The following data needs to be repeated exactly, with all images excluded.

**Records shown**

= Beginning of Section =

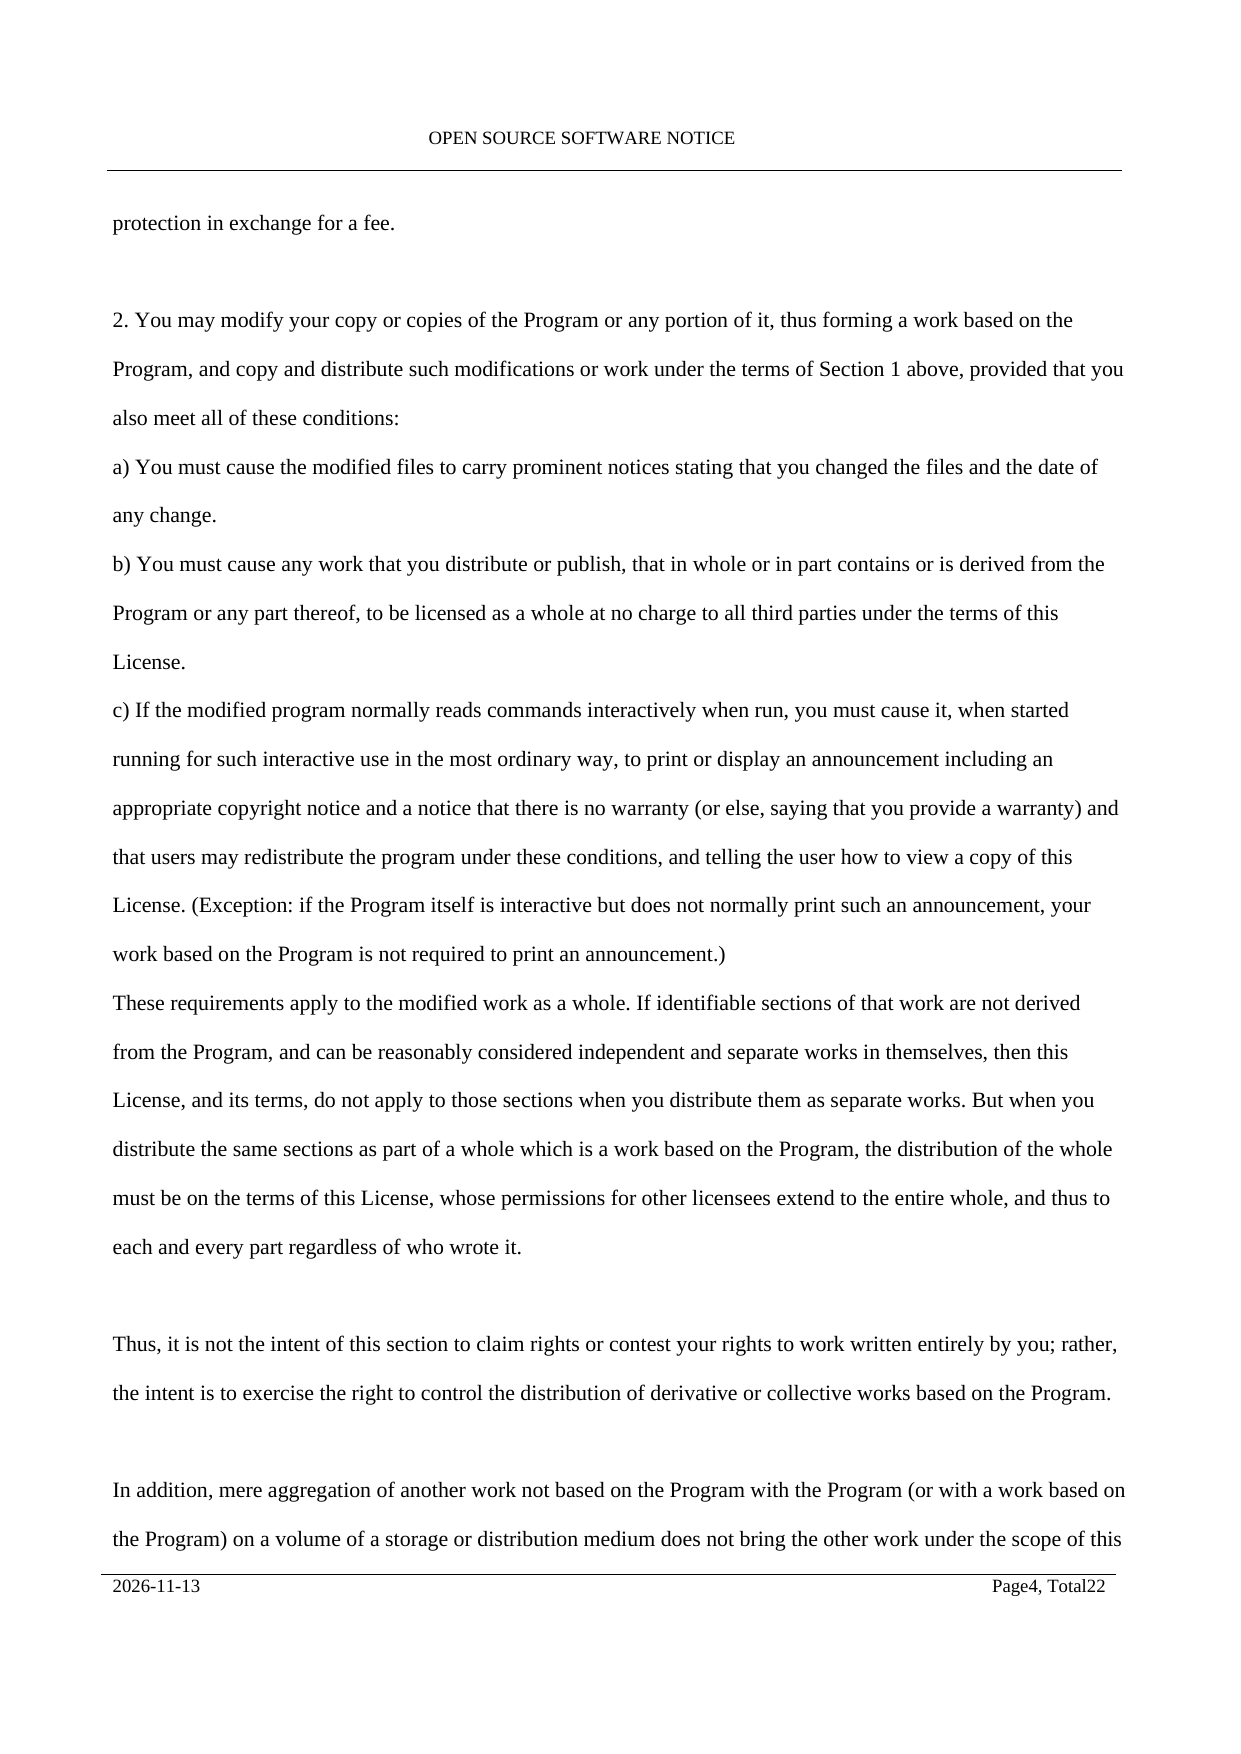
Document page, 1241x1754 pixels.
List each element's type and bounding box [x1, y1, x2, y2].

text [112, 206, 1128, 1555]
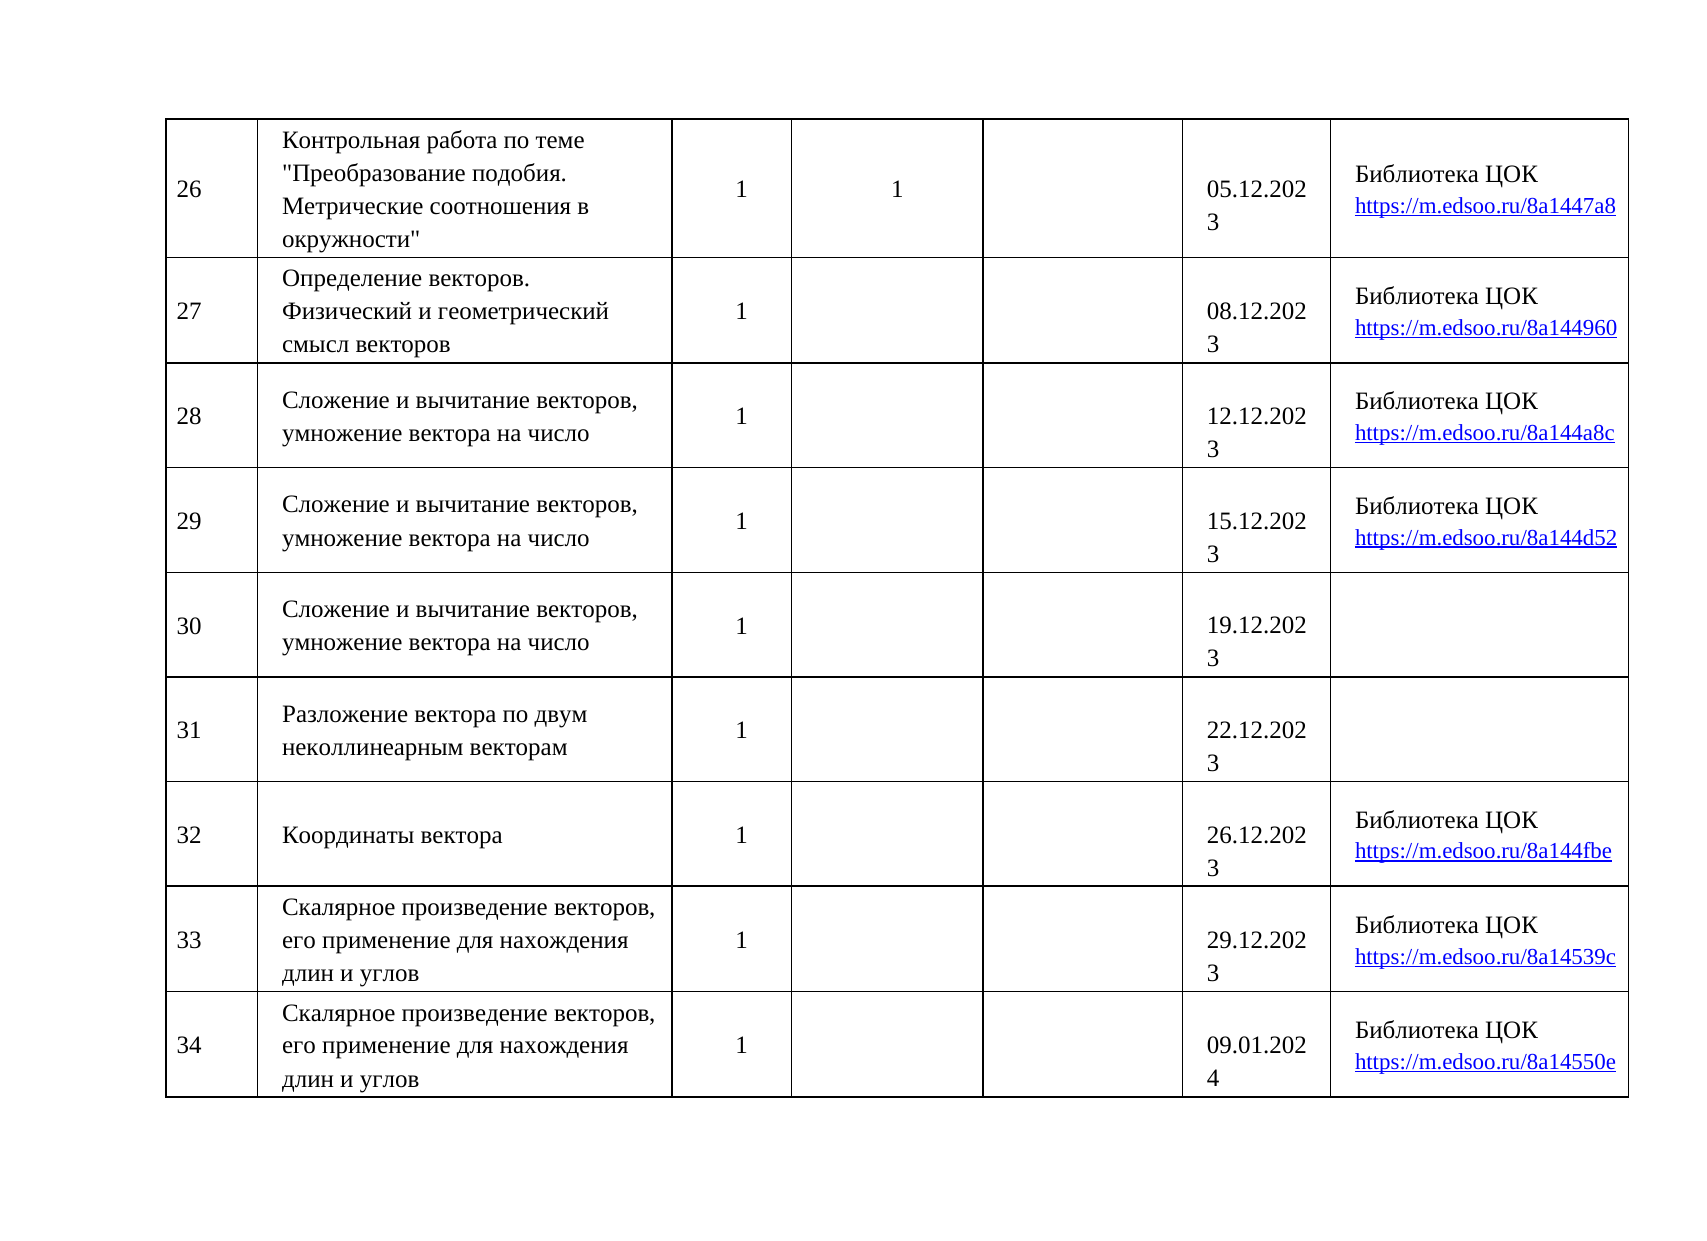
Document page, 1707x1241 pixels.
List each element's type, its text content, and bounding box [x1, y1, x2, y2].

table_cell Библиотека ЦОК https://m.edsoo.ru/8a144960 [1331, 258, 1628, 362]
table_cell 29.12.2023 [1183, 887, 1330, 991]
table_cell [984, 573, 1182, 676]
table_cell Библиотека ЦОК https://m.edsoo.ru/8a144fbe [1331, 782, 1628, 885]
table_cell Библиотека ЦОК https://m.edsoo.ru/8a14539c [1331, 887, 1628, 991]
table_cell 33 [167, 887, 257, 991]
table_cell 27 [167, 258, 257, 362]
table_cell [984, 992, 1182, 1096]
table_cell 29 [167, 468, 257, 571]
table_cell 1 [673, 887, 791, 991]
table_cell 1 [792, 120, 982, 257]
table_cell Скалярное произведение векторов, его применение для нахождения длин и углов [258, 887, 671, 991]
table_cell [1331, 678, 1628, 781]
table_cell [1331, 573, 1628, 676]
table_cell 1 [673, 258, 791, 362]
table_cell Координаты вектора [258, 782, 671, 885]
table_cell Сложение и вычитание векторов, умножение вектора на число [258, 573, 671, 676]
table_cell [792, 678, 982, 781]
table_cell 28 [167, 364, 257, 467]
table_cell [984, 120, 1182, 257]
table_cell [792, 573, 982, 676]
table_cell [984, 887, 1182, 991]
table_cell [792, 258, 982, 362]
table_cell Библиотека ЦОК https://m.edsoo.ru/8a144a8c [1331, 364, 1628, 467]
table_cell 1 [673, 782, 791, 885]
table_cell 1 [673, 573, 791, 676]
table_cell 1 [673, 468, 791, 571]
table_cell 34 [167, 992, 257, 1096]
table_cell [984, 258, 1182, 362]
table_cell 30 [167, 573, 257, 676]
table_cell 22.12.2023 [1183, 678, 1330, 781]
table_cell Библиотека ЦОК https://m.edsoo.ru/8a144d52 [1331, 468, 1628, 571]
table_cell [792, 782, 982, 885]
table_cell [984, 468, 1182, 571]
table_cell [792, 468, 982, 571]
table_cell Контрольная работа по теме "Преобразование подобия. Метрические соотношения в окружности" [258, 120, 671, 257]
table_cell [792, 364, 982, 467]
table_cell [984, 364, 1182, 467]
table_cell 15.12.2023 [1183, 468, 1330, 571]
table_cell 26.12.2023 [1183, 782, 1330, 885]
table_cell [792, 887, 982, 991]
table_cell Библиотека ЦОК https://m.edsoo.ru/8a14550e [1331, 992, 1628, 1096]
table_cell 26 [167, 120, 257, 257]
table_cell 32 [167, 782, 257, 885]
table_cell Разложение вектора по двум неколлинеарным векторам [258, 678, 671, 781]
table_cell 1 [673, 678, 791, 781]
table_cell 1 [673, 364, 791, 467]
table_cell 1 [673, 120, 791, 257]
table_cell 19.12.2023 [1183, 573, 1330, 676]
table_cell Скалярное произведение векторов, его применение для нахождения длин и углов [258, 992, 671, 1096]
table_cell 05.12.2023 [1183, 120, 1330, 257]
table_cell [792, 992, 982, 1096]
table_cell Определение векторов. Физический и геометрический смысл векторов [258, 258, 671, 362]
table_cell [984, 782, 1182, 885]
table_cell 08.12.2023 [1183, 258, 1330, 362]
table_cell Сложение и вычитание векторов, умножение вектора на число [258, 468, 671, 571]
table_cell 09.01.2024 [1183, 992, 1330, 1096]
table_cell 1 [673, 992, 791, 1096]
table_cell 12.12.2023 [1183, 364, 1330, 467]
table_cell Библиотека ЦОК https://m.edsoo.ru/8a1447a8 [1331, 120, 1628, 257]
table_cell [984, 678, 1182, 781]
table_cell 31 [167, 678, 257, 781]
table_cell Сложение и вычитание векторов, умножение вектора на число [258, 364, 671, 467]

= End of Section =

**The completed task**
Document page, 1241x1754 pixels.
List each element's type and bounding box [x1, y1, x2, y2].

text [112, 206, 1128, 1555]
Document page, 1707x1241 pixels.
List each element's type, its text content, and bounding box [x1, y1, x2, y2].

table_cell Библиотека ЦОК https://m.edsoo.ru/8a144960 [1331, 258, 1628, 362]
table_cell 29.12.2023 [1183, 887, 1330, 991]
table_cell [984, 573, 1182, 676]
table_cell Библиотека ЦОК https://m.edsoo.ru/8a144fbe [1331, 782, 1628, 885]
table_cell Библиотека ЦОК https://m.edsoo.ru/8a14539c [1331, 887, 1628, 991]
table_cell 33 [167, 887, 257, 991]
table_cell 27 [167, 258, 257, 362]
table_cell [984, 992, 1182, 1096]
table_cell 29 [167, 468, 257, 571]
table_cell 1 [673, 887, 791, 991]
table_cell 1 [792, 120, 982, 257]
table_cell Скалярное произведение векторов, его применение для нахождения длин и углов [258, 887, 671, 991]
table_cell [1331, 678, 1628, 781]
table_cell [1331, 573, 1628, 676]
table_cell 1 [673, 258, 791, 362]
table_cell Координаты вектора [258, 782, 671, 885]
table_cell Сложение и вычитание векторов, умножение вектора на число [258, 573, 671, 676]
table_cell [792, 678, 982, 781]
table_cell 28 [167, 364, 257, 467]
table_cell [984, 120, 1182, 257]
table_cell [792, 573, 982, 676]
table_cell [984, 887, 1182, 991]
table_cell [792, 258, 982, 362]
table_cell Библиотека ЦОК https://m.edsoo.ru/8a144a8c [1331, 364, 1628, 467]
table_cell 1 [673, 782, 791, 885]
table_cell 1 [673, 573, 791, 676]
table_cell 1 [673, 468, 791, 571]
table_cell 34 [167, 992, 257, 1096]
table_cell [984, 258, 1182, 362]
table_cell 30 [167, 573, 257, 676]
table_cell 22.12.2023 [1183, 678, 1330, 781]
table_cell Библиотека ЦОК https://m.edsoo.ru/8a144d52 [1331, 468, 1628, 571]
table_cell [792, 782, 982, 885]
table_cell [984, 468, 1182, 571]
table_cell [792, 468, 982, 571]
table_cell Контрольная работа по теме "Преобразование подобия. Метрические соотношения в окружности" [258, 120, 671, 257]
table_cell [792, 364, 982, 467]
table_cell [984, 364, 1182, 467]
table_cell 15.12.2023 [1183, 468, 1330, 571]
table_cell 26.12.2023 [1183, 782, 1330, 885]
table_cell [792, 887, 982, 991]
table_cell Библиотека ЦОК https://m.edsoo.ru/8a14550e [1331, 992, 1628, 1096]
table_cell 26 [167, 120, 257, 257]
table_cell 32 [167, 782, 257, 885]
table_cell Разложение вектора по двум неколлинеарным векторам [258, 678, 671, 781]
table_cell 1 [673, 678, 791, 781]
table_cell 1 [673, 364, 791, 467]
table_cell 1 [673, 120, 791, 257]
table_cell 19.12.2023 [1183, 573, 1330, 676]
table_cell Скалярное произведение векторов, его применение для нахождения длин и углов [258, 992, 671, 1096]
table_cell 05.12.2023 [1183, 120, 1330, 257]
table_cell [792, 992, 982, 1096]
table_cell Определение векторов. Физический и геометрический смысл векторов [258, 258, 671, 362]
table_cell [984, 782, 1182, 885]
table_cell 08.12.2023 [1183, 258, 1330, 362]
table_cell Сложение и вычитание векторов, умножение вектора на число [258, 468, 671, 571]
table_cell 09.01.2024 [1183, 992, 1330, 1096]
table_cell 1 [673, 992, 791, 1096]
table_cell 12.12.2023 [1183, 364, 1330, 467]
table_cell Библиотека ЦОК https://m.edsoo.ru/8a1447a8 [1331, 120, 1628, 257]
table_cell [984, 678, 1182, 781]
table_cell 31 [167, 678, 257, 781]
table_cell Сложение и вычитание векторов, умножение вектора на число [258, 364, 671, 467]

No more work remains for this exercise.